O pôr do sol cor de fogo,
O “cacimbo” do frio penetrante,
As colunas fumegantes das “queimadas,”
O “capim” verde das primeiras chuvadas,
As altaneiras pedras negras da “fazenda”,
As “baixas” infinitas duma terra acabada.Tudo acabou! Tudo passou! Mas tudo está presente!

segunda-feira, julho 28, 2008

KOTA KIMBAÇA

Frequentemente, a anunciar o romper da aurora na savana do Katofe, fui acordado por pelo chamamento peculiar:

- Oh Juuuustiiiiiiiiiiiiiino! Oh Juustiiiiiino! Oh Juuuusttiiiiiiiiiiiino!

Algumas vezes, os gritos eram entremeados com expressões de apelo ao aprimoramento da alma que passava essencialmente pelo suor da labuta rotineira com as vacas leiteiras, embora sem descurar alguma referência material: “o dinheiro está fundo, vamos trabalhar!”.

-
Pronto patrão! Resposta antecedida por grande assobio que só os pastores sulanos[1] sabiam dar, para conduzir o gado até à chunda[2] para a ordenha da matinal e vespertina ou em dias de vacinação e de capar garrotes.

E, logo, se ouviam os passos apressados do Justino e do filho, seguidos pela sonoridade do diálogo ameno das primeiras ordens do dia do
Kota[3] Kimbaça[4] e o tilintar de baldes e bilhas, limpos de véspera, prontos a sentirem o morno escorrer do leite esguichado das tetas amaciadas por mãos calosas.

O ritual protagonizado pelo Kota Kimbaça – o Sr. Emílio Dias, um dos três primeiros povoadores europeus da savana do Katofe – e o Justino, um esguio pastor bailundo
[5] que se estabeleceu no Katofe desde os primeiros anos da constituição da sociedade Oliveira & Dias – entre os primeiros povoadores João de Oliveira, André de Oliveira e Emílio Dias – era o relógio de despertador para quem morava por perto. Quantas vezes esses ruídos subterrâneos, de tão cedo que se manifestavam, pelas quatro horas da madrugada, geravam protestos de vizinhos mais sonolentos e mais afeitos ao quente dos lençóis, principalmente, quando o cacimbo se fazia presente com a sua neblina de frio cortante.

-
Filho da mãe desse Velho Kimbaça tem que me acordar assim tão cedo no cacimbo para ir tirar meia dúzia de litros de leite! Era o protesto do meu irmão Paga-Fogo[6], que nas férias grandes de junho a setembro ganhava os maiores elogios dos maiores amantes açorianos das vacas leiteiras que se admiravam de ver um estudante exibir as suas vocações veterinárias, tão cedo, pelas cinco horas da madrugada, com as kinamas[7] bem enfiadas em botas de borracha de cano alto, como exigia o figurino. Já, para o sono do Kabiaka os gritos do Sr. Kimbaça soavam como um breve interlúdio musical que separava o quarto do quinto sono, este, sim, fadado a terminar lá pelas oito da matina, a correr, para abrir a loja com algum atraso.

EXERCÍCIOS PROPOSTOS:
1: No texto sobre o Kota Kimbaça, reescreva o trecho que vai de "- Oh Juuuustiiiiiiiiiiiiiino!" até "de capar garrotes.", inclusive, trocando "gado" por "rebanho".
2: No texto sobre o Kota Kimbaça, qual é o nome do homem a quem chamavam Kota Kimbaça?

LISTA DE DADOS:
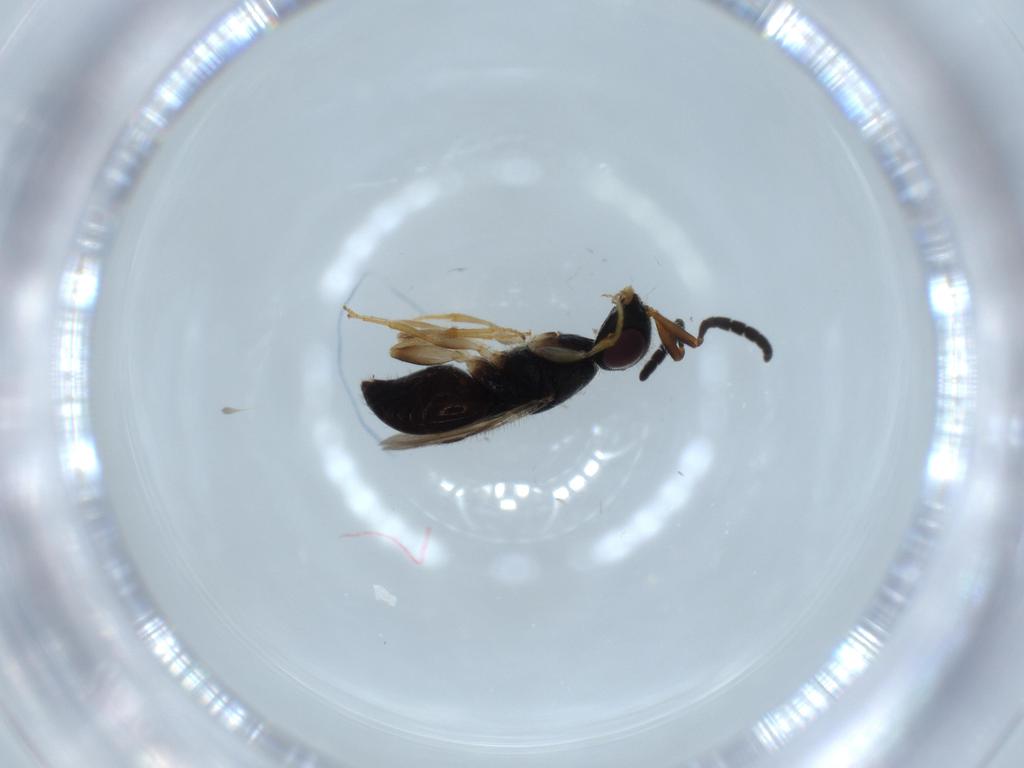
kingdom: Animalia
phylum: Arthropoda
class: Insecta
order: Hymenoptera
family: Megaspilidae
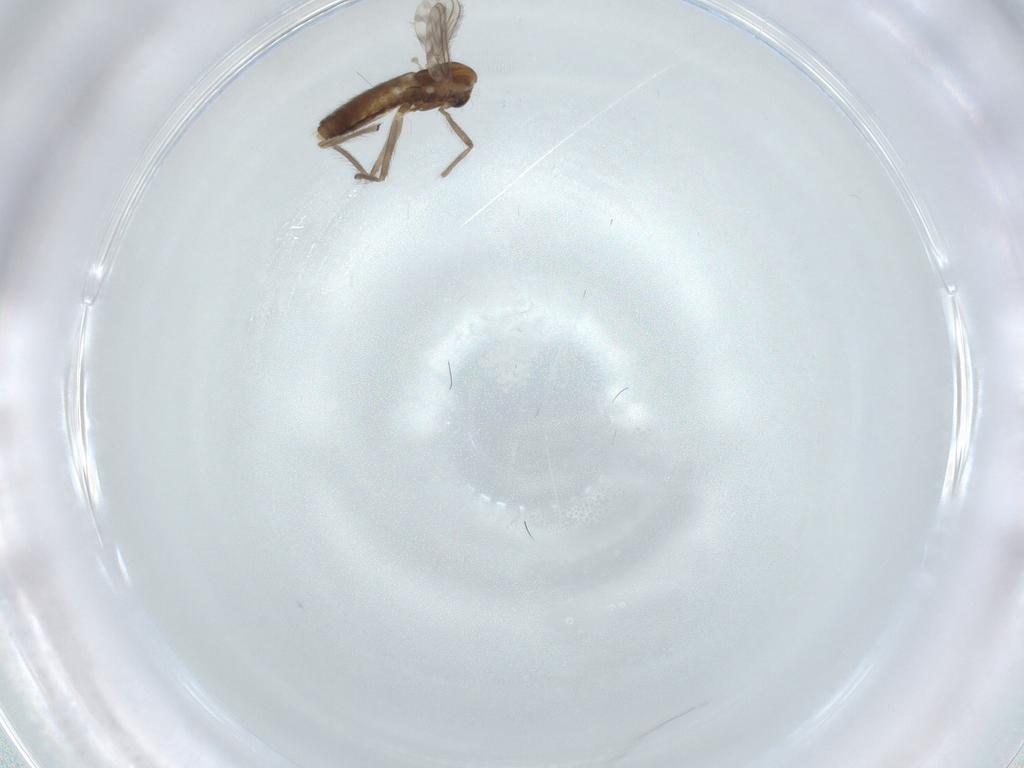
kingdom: Animalia
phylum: Arthropoda
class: Insecta
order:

RESPOSTAS:
1:
- Oh Juuuustiiiiiiiiiiiiiino! Oh Juustiiiiiino! Oh Juuuusttiiiiiiiiiiiino!

Algumas vezes, os gritos eram entremeados com expressões de apelo ao aprimoramento da alma que passava essencialmente pelo suor da labuta rotineira com as vacas leiteiras, embora sem descurar alguma referência material: “o dinheiro está fundo, vamos trabalhar!”.

-
Pronto patrão! Resposta antecedida por grande assobio que só os pastores sulanos[1] sabiam dar, para conduzir o rebanho até à chunda[2] para a ordenha da matinal e vespertina ou em dias de vacinação e de capar garrotes.

2: Sr. Emílio Dias.